Fellow social media addicts may have seen me tweet/Instagram recently about the impressive stands of Lysichiton americanus – or American Skunk Cabbage – at Winterbourne House in Birmingham. Here are some pics, taken hastily in a guided tour and a rainstorm. I think you’ll agree that it looks wonderful, even (especially) under leaden skies.
Winterbourne House has some wet woodland, which is a rare habitat in the UK, and this one is a Site of Special Scientific Interest. So the Lysichiton must be competing with native plants very effectively. It has, I am told, taken 60 years to spread this much but even so, I wonder what the plan is for future years?

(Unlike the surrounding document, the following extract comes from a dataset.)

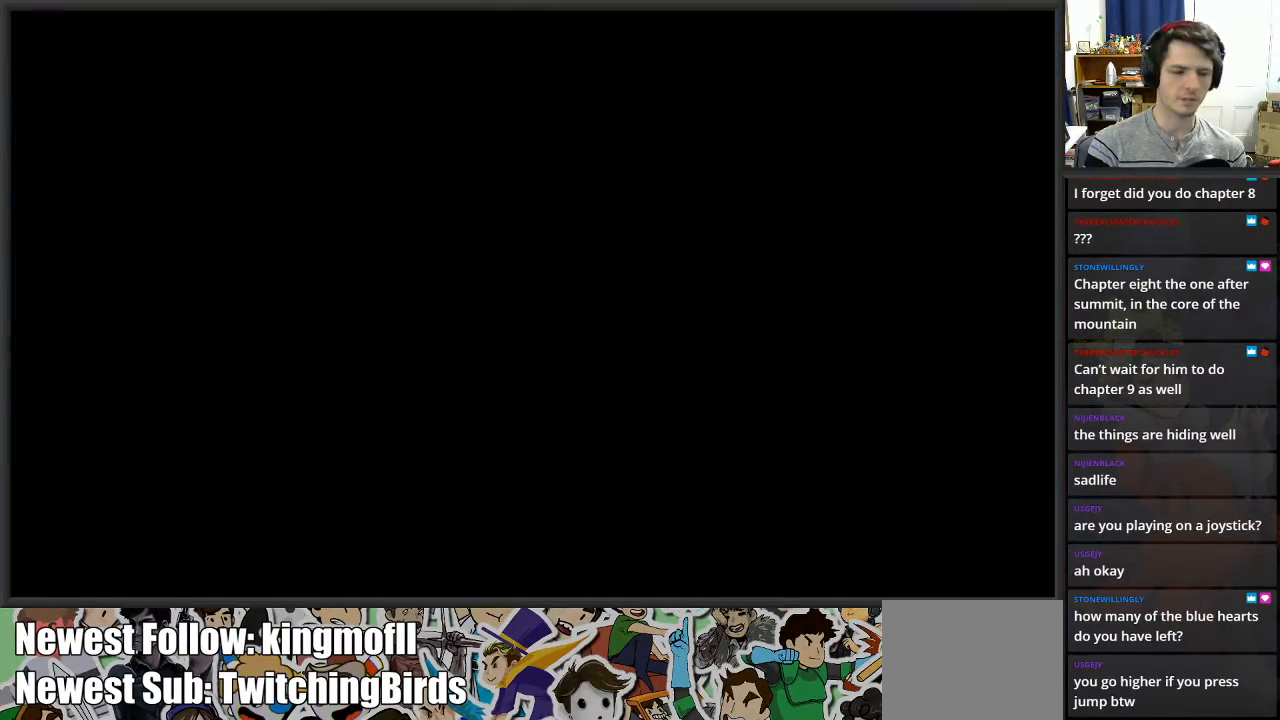
{"buttons": [], "left_stick": "right", "right_stick": "center", "events": [[167, "left_stick", "right"]]}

In America, I read that the roots are eaten by bears as a post-hibernation laxative. I can see a few pros and cons with that as a form of control in a garden setting. Winterbourne has a terrible problem with badgers digging up their lawns – I wonder if they could train their badgers to eat Lysichiton roots?
It may spread relatively slowly, but once it is there it is a pig to dig out – and chemical control would cause horrendous collateral damage in delicate wetland habitats. The seeds can float downriver and establish colonies in wild and inaccessible places. My American friends tell me that once you have it it is here to stay.

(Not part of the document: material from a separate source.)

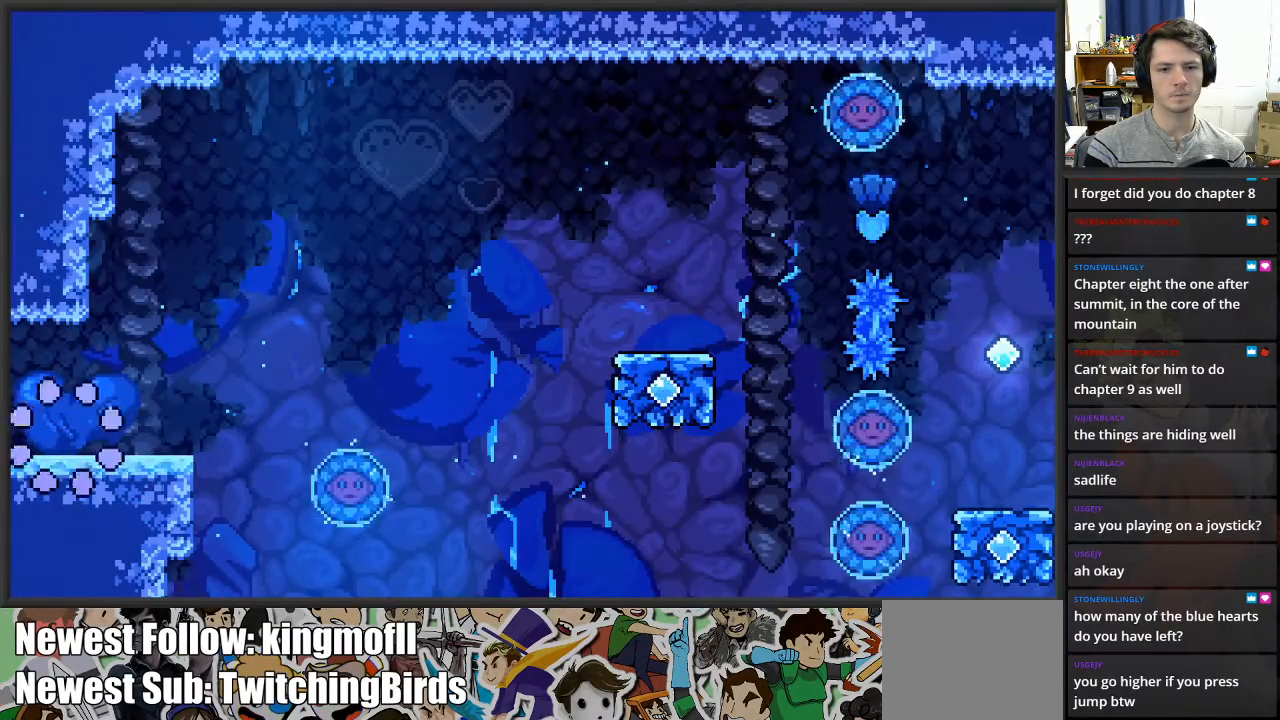
{"buttons": [], "left_stick": "right", "right_stick": "center", "events": []}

It isn’t therefore unreasonable that this plant has ended up on the EU list of Invasive Alien Species (I don’t know where to start with the ironies of that phrase having currency in Brexit Britain). From this month we may no longer plant it and gardens which do have it must take reasonable steps to stop it from spreading outside their boundaries.
It is a plant to be admired from afar, given its whiffy common name, needing plenty of space as well as wet ground, so I’ve never grown Lysichiton americanus at home (my garden provides the opposite of its needs) or professionally. I’ve seen it in plenty of other gardens and always loved its crisp yellow spathes, each with a naughty green spadix; it stands out against the fresh greens of spring, reflected in cool water, then provides big, lush leaves. Here it is at Hidcote Manor Gardens, at Abbotswood, and at the Savill Gardens:
We can’t go rushing out to buy the plants any more and will have to be content with admiring it within established gardens, it’s a small price to pay if we are serious about trying to protect our own wetland habitats. Besides, I don’t want bears or skunks in my garden.
Are we still allowed to plant its Asian brother, Lysichiton camtschatcensis? Also rather lovely…
I can understand this ban, but we wouldn’t want it to go to far and only native plants are allowed.
Hi Brian, I don’t think anyone is proposing that we ban all non-natives, but this plant does escape via waterways, can overwhelm a delicate ecosystem and is really hard to remove, so I think it’s right that we should try to stop it spreading more. It would be very sad if we stopped having access to plants from other countries altogether!